Many parents will breathe a sigh of relief on Tuesday morning as they load their precious cargo onto the school bus. But a new year also means a new teacher, and thus a new partner in making sure your kid ends up happy, healthy and at least sort of normal. Here’s how to establish a positive and effective parent/teacher relationship.
Give the teacher the benefit of the doubt
Be a pre-emptive parent and start the school year off right. “We want teachers to give our kids a clean slate, and it’s important that we do the same for them,” says former teacher, author and parenting guru Alyson Shafer. In other words, don’t listen to wicked whispers about “the mean teacher,” “the strict teacher,” or “the teacher who gives too much homework.” These people got into the profession because they care about kids, so consider yourselves allies in the attempt to raise a future common cold curer, a Nobel Peace prize winner or a multiplatinum pop star.

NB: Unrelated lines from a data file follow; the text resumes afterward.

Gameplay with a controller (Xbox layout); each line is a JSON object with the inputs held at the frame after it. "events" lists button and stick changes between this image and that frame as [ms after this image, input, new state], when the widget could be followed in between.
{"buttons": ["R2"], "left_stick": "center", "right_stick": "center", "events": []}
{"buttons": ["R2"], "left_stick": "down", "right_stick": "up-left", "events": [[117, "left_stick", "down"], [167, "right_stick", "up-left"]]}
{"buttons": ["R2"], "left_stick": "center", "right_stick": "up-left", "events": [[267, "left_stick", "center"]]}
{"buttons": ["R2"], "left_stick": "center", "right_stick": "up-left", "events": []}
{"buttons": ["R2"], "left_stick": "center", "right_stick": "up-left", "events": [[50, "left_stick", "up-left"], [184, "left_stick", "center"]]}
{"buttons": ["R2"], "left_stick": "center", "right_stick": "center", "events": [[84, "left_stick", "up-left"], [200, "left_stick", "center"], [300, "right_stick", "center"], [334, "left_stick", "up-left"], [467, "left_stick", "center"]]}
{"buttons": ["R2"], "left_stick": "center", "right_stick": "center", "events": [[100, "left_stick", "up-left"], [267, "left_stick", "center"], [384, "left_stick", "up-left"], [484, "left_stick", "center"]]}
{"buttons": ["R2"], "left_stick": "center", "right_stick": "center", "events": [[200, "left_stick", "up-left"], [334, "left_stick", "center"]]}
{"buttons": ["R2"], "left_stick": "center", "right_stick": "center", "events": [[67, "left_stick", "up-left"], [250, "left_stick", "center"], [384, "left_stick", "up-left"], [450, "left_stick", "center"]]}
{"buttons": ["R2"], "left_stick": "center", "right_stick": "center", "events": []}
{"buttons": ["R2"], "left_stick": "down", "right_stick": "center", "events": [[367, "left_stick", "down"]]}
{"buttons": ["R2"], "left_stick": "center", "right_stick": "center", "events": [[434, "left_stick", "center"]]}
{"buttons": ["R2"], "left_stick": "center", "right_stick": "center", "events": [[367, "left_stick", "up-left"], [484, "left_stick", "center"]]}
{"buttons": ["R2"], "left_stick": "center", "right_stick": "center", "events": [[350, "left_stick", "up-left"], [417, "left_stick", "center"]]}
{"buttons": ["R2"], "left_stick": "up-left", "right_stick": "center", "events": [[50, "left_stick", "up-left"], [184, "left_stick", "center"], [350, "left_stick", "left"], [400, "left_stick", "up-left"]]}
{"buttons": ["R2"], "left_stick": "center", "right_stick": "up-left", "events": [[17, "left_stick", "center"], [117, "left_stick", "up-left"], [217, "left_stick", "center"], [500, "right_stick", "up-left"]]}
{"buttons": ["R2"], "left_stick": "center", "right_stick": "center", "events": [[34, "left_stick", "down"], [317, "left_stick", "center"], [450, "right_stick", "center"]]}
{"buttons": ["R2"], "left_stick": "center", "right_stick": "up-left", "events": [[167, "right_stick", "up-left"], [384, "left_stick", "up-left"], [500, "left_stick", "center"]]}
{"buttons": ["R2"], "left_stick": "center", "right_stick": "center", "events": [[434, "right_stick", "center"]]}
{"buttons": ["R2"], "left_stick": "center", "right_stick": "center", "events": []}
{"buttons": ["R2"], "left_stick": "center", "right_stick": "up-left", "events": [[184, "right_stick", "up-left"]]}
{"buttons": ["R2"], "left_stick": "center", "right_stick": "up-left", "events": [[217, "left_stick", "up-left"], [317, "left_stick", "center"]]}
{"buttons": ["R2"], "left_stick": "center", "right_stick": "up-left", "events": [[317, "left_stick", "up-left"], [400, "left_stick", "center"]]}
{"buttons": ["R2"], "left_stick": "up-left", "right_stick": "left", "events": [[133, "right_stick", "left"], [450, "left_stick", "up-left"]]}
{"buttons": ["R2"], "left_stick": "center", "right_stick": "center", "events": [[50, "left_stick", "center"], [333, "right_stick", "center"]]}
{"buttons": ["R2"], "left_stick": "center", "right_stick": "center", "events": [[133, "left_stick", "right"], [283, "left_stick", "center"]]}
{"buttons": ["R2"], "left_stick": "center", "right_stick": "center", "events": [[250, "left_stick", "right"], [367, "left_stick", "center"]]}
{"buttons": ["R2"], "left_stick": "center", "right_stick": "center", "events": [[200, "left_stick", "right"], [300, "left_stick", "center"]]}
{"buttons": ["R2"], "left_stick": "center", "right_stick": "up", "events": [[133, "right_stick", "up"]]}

Put parenting on your to-do list
Woody Allen said 90 per cent of life is showing up, and the same can definitely be said for parenthood. Sure you’re busy, but make keeping up with your child’s school experience a priority by reading every single correspondence that comes home. “Remember that the teacher spent time putting the memo together,” says Ms. Shafer. Be sure to attend parents night and make a note of relevant deadlines. (“You’d be amazed at how often a parent will say ‘Well I didn’t know about that,’ meanwhile the teacher has sent home two letters on the subject,” says Ms. Schafer.) This stuff is only optional in the sense that being an attentive, engaged parent is optional.
Your smart phone has a calendar – use it!
School-related gatherings are a great way to meet the person who is sculpting your youngster, but with dozens of other parents in the room, this is not the place to have that 10-minute convo on little Zoe’s learning style. “If you want to get to know him or her, just schedule a meeting,” says Ms. Schafer. Schedule being the key word: “What you don’t want to do is be one of those parents who hijacks the teacher after school.” You wouldn’t show up at anyone else’s workplace without making an appointment. (Or if you would, it might be time to start dealing with some boundary issues of your own.)
Provide an emotional dump zone
When little Gemma comes home complaining that her teacher was mean to her, parents tend to take one of two approaches: A) the old-school parent tells the child to brush it off (secretly or not-so-secretly assuming that the kid was in the wrong); or B) the protective parent assumes perfection on the kid’s part and promptly gives the teacher a verbal lashing. Neither is the right response, and the latter will be detrimental to your parent/teacher relationship. “When your kid comes home upset about his or her teacher, the most important thing is to validate the feelings,” Ms. Schafer says. If you can let them vent, 99 per cent of the problems will disappear.
Education is a team sport
You and the teacher should never feel like you’re on opposing sides. Whether it’s a complaint you have, or a phone call from Mrs. Simms about how your child is “the biter,” it’s key to approach the issue as a team. So in the homework scenario it’s not: “You are giving too much,” but “I’m finding the homework level a lot to handle. Do you have any suggestions?” At this point, you will probably learn that Madison does not, in fact, have three hours of math homework a night. Miscommunication is common – your messenger is a Wiggles obsessed 6-year-old. When the teacher is calling you, the most important thing to do is put the ego aside. Even if you’re unsure about the accusation, phrases like “Well I’m sure we can both agree that neither of us wants Diego bullying his classmates,” help re-enforce the team mentality.
And don’t do this: Give a mug at the end of the year to show your appreciation. When in doubt, go with a gift certificate.